Il y a deux façons de lire ce livre : savoir ce qui l'a inspiré ou pas. Je connaissais l'inspiration (pour cause de billets de lecture pas toujours très discrets, voire tout simplement de la 4ème) mais pas l'univers précis (et pour cause, le mix SF / horreur dont le livre se réclame n'est absolument pas ma tasse de thé. Si besoin était, ce livre en est la preuve définitive).
Dans le second cas, j'imagine que l'on peut trouver l'auteur génial pour peu que l'on soit porté sur le mix susnommé (en tout cas, Somoza, dans sa postface, se félicite de son travail - en même temps, on n'est jamais mieux servi que par soi-même...).
Bref, si j'accorde deux étoiles à ce livre c'est essentiellement parce qu'il m'a embarqué dans un univers tout à fait improbable alors que je souffrais horriblement des dents (et donc qu'il m'a permis de penser à autre chose, de râler contre les "âneries" de l'intrigue, en rire aussi de temps à autre, je le reconnais. Toutes mes excuses aux amateurs du genre, mais bon, ce type d'univers délirant me fait marrer, et pas de façon charitable).
J'ai été déçue par le manque d'ambition de l'auteur. A trop vouloir rendre hommage, il a oublié de puiser dans ses propres ressources dont il a pourtant fait la preuve avec notamment "
Clara et la pénombre" ou encore "
===
CONSIGNES:
• 1. Relevez, dans la critique du livre de Somoza, tout ce que ce livre a permis de faire à la personne qui l'a lu alors qu'elle souffrait des dents.
• 2. Poursuivez la critique du livre de Somoza à partir de ses derniers mots.
Les données présentées ensuite ne sont pas utiles pour cette activité.

Données enregistrées
===
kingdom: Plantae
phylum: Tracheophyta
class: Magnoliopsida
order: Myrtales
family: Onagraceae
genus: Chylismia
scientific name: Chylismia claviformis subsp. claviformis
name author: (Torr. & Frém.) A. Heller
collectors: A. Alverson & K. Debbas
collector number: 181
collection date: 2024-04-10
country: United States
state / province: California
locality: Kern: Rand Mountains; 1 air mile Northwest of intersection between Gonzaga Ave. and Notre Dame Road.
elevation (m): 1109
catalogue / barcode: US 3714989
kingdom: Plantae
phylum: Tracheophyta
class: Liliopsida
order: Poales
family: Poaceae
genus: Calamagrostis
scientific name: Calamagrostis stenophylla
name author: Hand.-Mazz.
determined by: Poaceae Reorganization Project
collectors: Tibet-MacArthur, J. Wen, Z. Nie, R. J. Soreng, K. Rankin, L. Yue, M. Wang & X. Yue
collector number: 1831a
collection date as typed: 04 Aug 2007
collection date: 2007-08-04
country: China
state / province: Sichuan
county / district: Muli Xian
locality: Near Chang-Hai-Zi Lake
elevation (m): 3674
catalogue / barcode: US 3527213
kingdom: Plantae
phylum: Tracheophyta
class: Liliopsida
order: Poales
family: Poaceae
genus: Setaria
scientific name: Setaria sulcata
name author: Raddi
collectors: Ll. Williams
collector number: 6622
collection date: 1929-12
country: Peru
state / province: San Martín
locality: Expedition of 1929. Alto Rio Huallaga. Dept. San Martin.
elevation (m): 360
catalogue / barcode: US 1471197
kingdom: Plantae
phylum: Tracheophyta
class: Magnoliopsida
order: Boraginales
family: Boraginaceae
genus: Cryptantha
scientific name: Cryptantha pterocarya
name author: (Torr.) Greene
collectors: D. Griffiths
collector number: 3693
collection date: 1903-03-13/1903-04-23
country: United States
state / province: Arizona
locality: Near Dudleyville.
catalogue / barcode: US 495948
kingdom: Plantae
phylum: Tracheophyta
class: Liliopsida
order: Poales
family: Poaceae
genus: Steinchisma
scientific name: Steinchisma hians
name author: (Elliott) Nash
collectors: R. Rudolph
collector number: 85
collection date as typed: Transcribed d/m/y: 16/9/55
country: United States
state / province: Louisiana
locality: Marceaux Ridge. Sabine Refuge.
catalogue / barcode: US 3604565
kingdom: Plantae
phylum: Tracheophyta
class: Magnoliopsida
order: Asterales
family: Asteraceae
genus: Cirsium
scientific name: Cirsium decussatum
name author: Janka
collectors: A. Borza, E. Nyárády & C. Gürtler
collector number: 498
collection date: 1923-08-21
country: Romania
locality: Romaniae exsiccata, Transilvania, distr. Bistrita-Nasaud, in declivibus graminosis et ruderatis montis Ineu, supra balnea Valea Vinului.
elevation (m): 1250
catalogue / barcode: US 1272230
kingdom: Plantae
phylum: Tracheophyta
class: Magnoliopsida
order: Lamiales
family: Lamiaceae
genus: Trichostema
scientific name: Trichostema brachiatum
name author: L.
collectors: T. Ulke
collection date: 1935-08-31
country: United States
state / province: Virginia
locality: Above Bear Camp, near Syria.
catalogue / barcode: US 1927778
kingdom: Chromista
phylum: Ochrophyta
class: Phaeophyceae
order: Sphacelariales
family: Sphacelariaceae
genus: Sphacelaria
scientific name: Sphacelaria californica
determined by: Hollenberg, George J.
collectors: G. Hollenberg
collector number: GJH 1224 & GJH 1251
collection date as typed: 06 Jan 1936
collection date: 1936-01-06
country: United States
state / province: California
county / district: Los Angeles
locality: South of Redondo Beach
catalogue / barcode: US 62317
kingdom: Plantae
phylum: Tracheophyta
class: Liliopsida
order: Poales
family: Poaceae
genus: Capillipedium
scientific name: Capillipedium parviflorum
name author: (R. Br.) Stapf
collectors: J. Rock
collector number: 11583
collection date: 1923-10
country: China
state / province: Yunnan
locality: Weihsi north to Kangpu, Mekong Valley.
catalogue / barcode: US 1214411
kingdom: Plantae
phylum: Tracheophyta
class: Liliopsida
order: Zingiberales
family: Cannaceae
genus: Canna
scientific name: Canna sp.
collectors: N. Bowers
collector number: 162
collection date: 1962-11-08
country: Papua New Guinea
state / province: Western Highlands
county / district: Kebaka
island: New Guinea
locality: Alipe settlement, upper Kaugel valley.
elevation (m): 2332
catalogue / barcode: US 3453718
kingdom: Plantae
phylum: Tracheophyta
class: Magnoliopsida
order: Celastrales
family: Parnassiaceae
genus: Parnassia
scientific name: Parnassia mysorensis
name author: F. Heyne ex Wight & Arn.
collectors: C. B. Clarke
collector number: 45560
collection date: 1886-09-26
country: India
===
CORRIGÉS:
• 1. Penser à autre chose, râler contre les « âneries » de l'intrigue et en rire de temps à autre.

• 2.
La Dame n°13". Ce livre est supposé être "flippant" ; je suis une grosse trouillarde (rien que de penser à la fin de "
La Dame n°13" me donne encore des frissons, des années après sa lecture, c'est dire...) et ce roman ne m'a pas stressée un seul instant.
Somoza a le chic pour m'entraîner sur des terrains que je ne fréquente pas et pour me faire apprécier le dépaysement mais, là, il est parti en vrille et moi je l'ai regardé faire son numéro.En outre, le livre souffre de longueurs, en particulier sur la fin. Il m'a fallu parfois relire 3 fois la même phrase pour tenter de démêler le sac de noeuds dans lequel Somoza s'est empêtré lui-même, donnant l'impression de ne plus trop savoir ce qu'il disait (à vouloir créer des intrigues tordues, on finit par ne plus savoir comment s'en sortir...).
Il me reste l'espoir que son dernier roman traduit me fasse oublier ce que je n'oserais nommer un ratage (quoique ?...).